El cuerpo y el alma

Hay días de gran desasosiego, donde la cantidad de trabajo y la desesperación hacen estar en todo y en nada al mismo tiempo. Estos días, en los que todo parece igual, en donde la dimensión del tiempo cambió y de momento las horas parecen tener más de 60 minutos las semanas más siete días, has sido un pensamiento recurrente. Te pienso como lo he hecho siempre, como el gran amor de mi vida.

Han pasado tantos años desde entonces, han pasado tantas historias desde aquel tiempo en el que una coincidencia de la vida nos ubicó frente a frente, sin saber que el destino tendría algo más, mucho más para nosotros. Quizá te he evocado tanto estos días, porque siempre fuiste paz y esperanza en los peores momentos. En aquel entonces, cuando las crisis propias de mi juventud me tenían rehén de una crisis familiar fuiste siempre luz.

Y no te miento, a veces añoro aquellos años, aquella vida. Sin duda fue una época plena, mi estilo de vida deportivo, con dos horas de gimnasio al día, mis 5 km de trote para despejar la mente y mis dos horas de entrenamiento de mi deporte de entonces (el tocho) me hacían sentir bien conmigo misma, mi cuerpo era atlético y recuerdo cuánto disfrutabas acariciar mis torneados muslos siempre que vestía de short.

Han pasado tantos años, tantas historias y puedo recordar con precisión cada una de las veces que hicimos el amor. La primera, por ejemplo, es inevitable recordarla con una gran sonrisa. Todo era incierto pero el deseo que sentíamos por pertenecernos ya no cabía en las despedidas apresuradas en tu auto o el mío, ya no se saciaba con los besos y caricias en un parque como adolescentes. No éramos tan jóvenes, pero el pudor de la primera vez juntos encerraba algo mágico.
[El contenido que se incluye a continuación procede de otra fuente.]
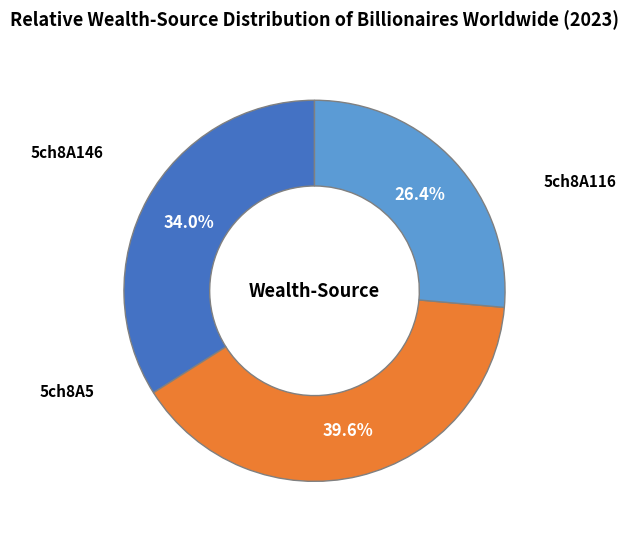

Is it true that 5ch8A146 is 26% of the pie?

True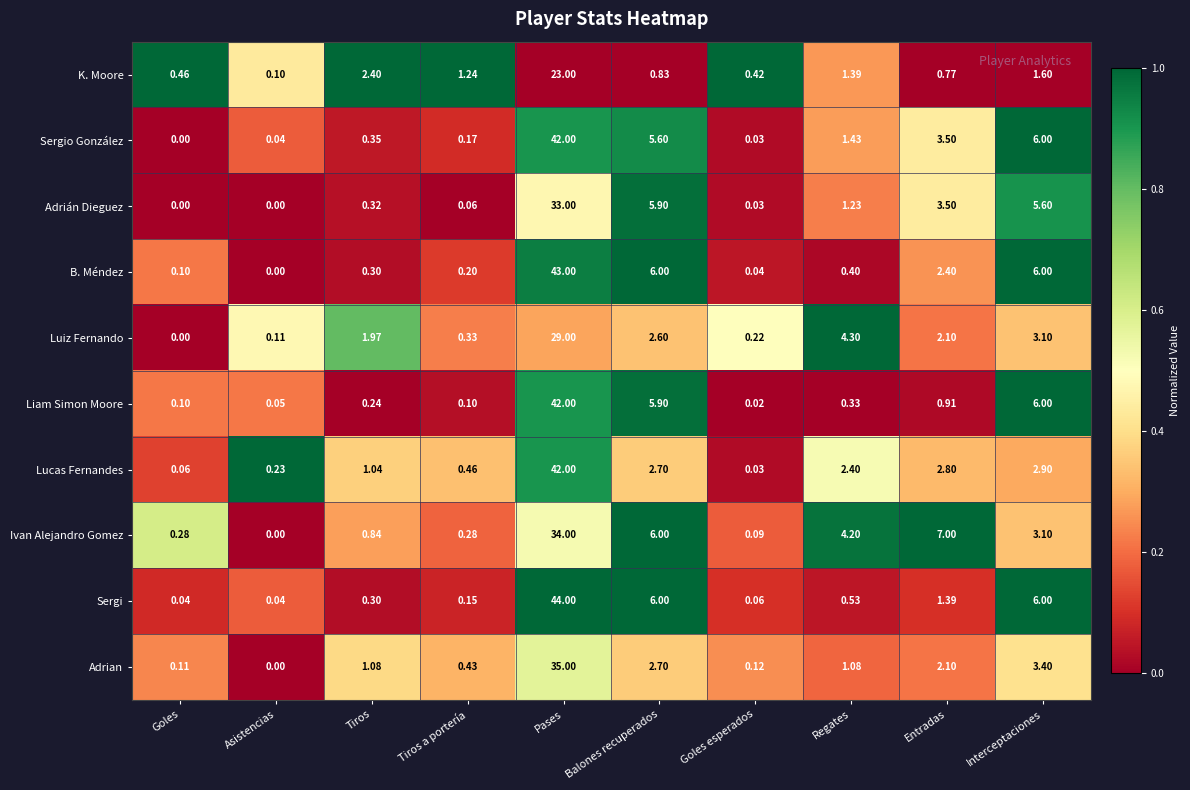

Is the value of Adrian at Balones recuperados greater than the value of Liam Simon Moore at Tiros?

Yes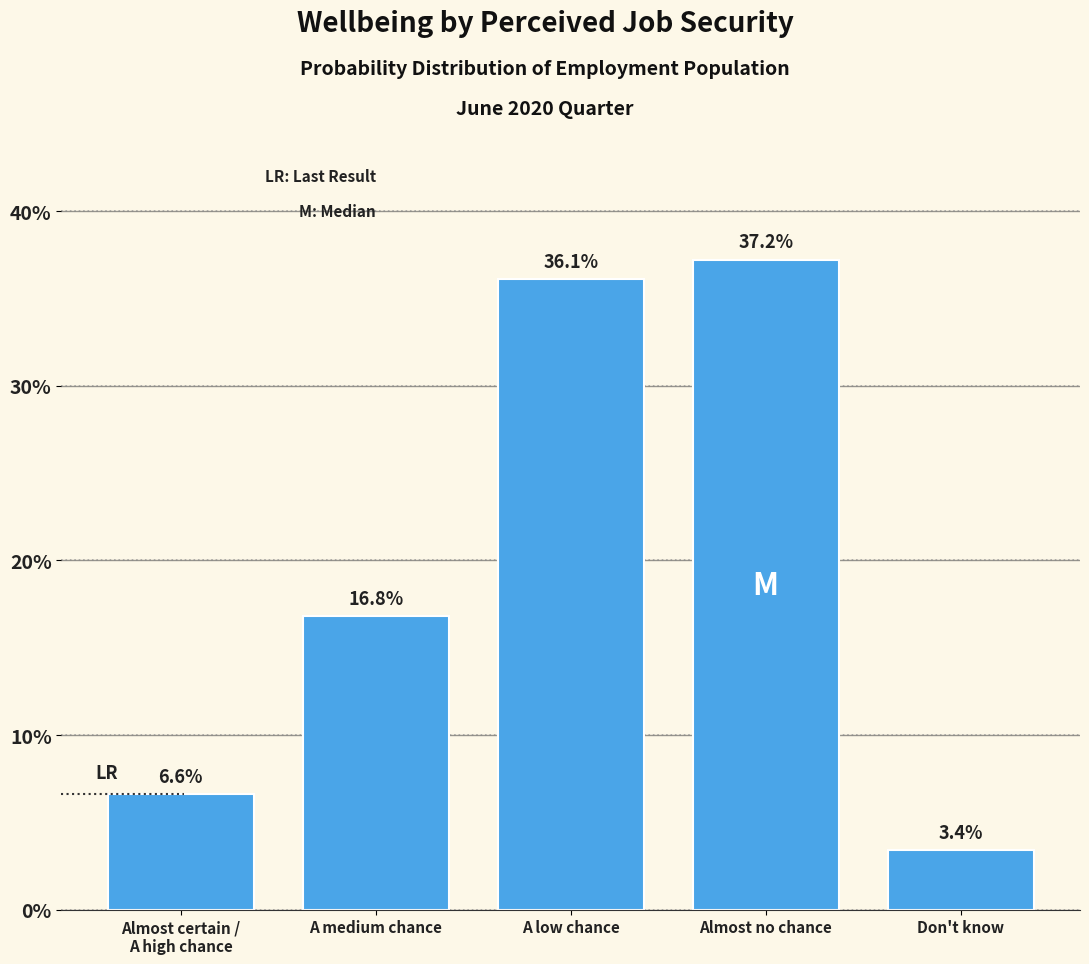

Reading left to right, transcribe all the data shown in this chart.

6.6	16.8	36.1	37.2	3.4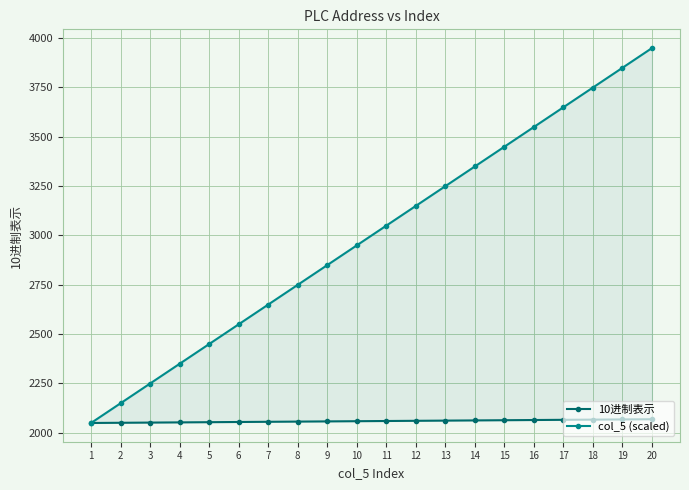

What is the total value across all series at 9?

4906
Luego de conversarlo por varios días, seleccionamos el lugar, un lugar cercano a nuestros rumbos, no había que perder tiempo en traslados. Acordamos cómo organizar los autos y nos dirigimos al hotel que seleccionamos. Ese día caía un fuerte aguacero, al tiempo de bajar de mi auto y subir al tuyo me empapé, lo que hacía más imperiosa la necesidad de sentir tu calor. Eran aquellos aguaceros de verano, en julio.

En el auto nos besamos con la ansiedad de querer estar ya en aquel hotel, encendiste la calefacción, me quité la blusa mojada, me quedé solo con la camiseta y me puse encima tu sudadera. Sonreíamos como bobos, solo observándonos. Mientras conducías yo acariciaba tus piernas sobre el pantalón, jugaba con tu mano y, cuando no interfería con tus maniobras de conducción, besaba tus manos y mordisqueaba tus dedos.

Llegamos al lugar, sentía mucho frío. Bajaste del auto los víveres que llevábamos para la ocasión. Sólo quería que me abrazaras, deshacerme de la ropa húmeda y sentir tus manos recorriendo mi cuerpo. El deseo nos consumía: la primera vez juntos. A los pies de la cama nos abrazamos, nos vimos a los ojos con esa mirada que jamás olvidaré, con esa mirada tierna, compasiva, llena de amor.

Me quité los tenis y las calcetas completamente empapados. Con tus manos sujetando mi espalda nos besamos con hambre, sus manos tibias recorrieron mi espalda y avanzaron hacia mis caderas llevándome hacia ti, a sentirte y saber que como yo, hervías en deseo. Desabrochaste mi pantalón, te deshiciste de mi camiseta y con ternura me arrojaste a la cama.

Me observaste a detalle, el cuerpo de entonces, de la atleta de aquellos tiempos. Con tus manos recorriste mis hombros, mis labios, mi cuello, mis senos, mi abdomen, mis piernas… con magia en cada movimiento fue desapareciendo la ropa. Recostada boca arriba, frente a ti, sintiendo el roce de nuestros cuerpos, las palabras sobraban, la piel hablaba, aquel beso nos consumía, lo decía todo.

Mis labios pronunciaban tu nombre una y otra vez, mis manos en tu espalda te abrazaban con fuerza hacia mí, mi pecho al contacto con el tuyo hacían latir el corazón con más intensidad, mis muslos y caderas se contarían queriendo contener el placer. Cada sensación era deliciosa, el éxtasis del placer era intenso, era una sensación que erizaba el cuerpo y tocaba el alma.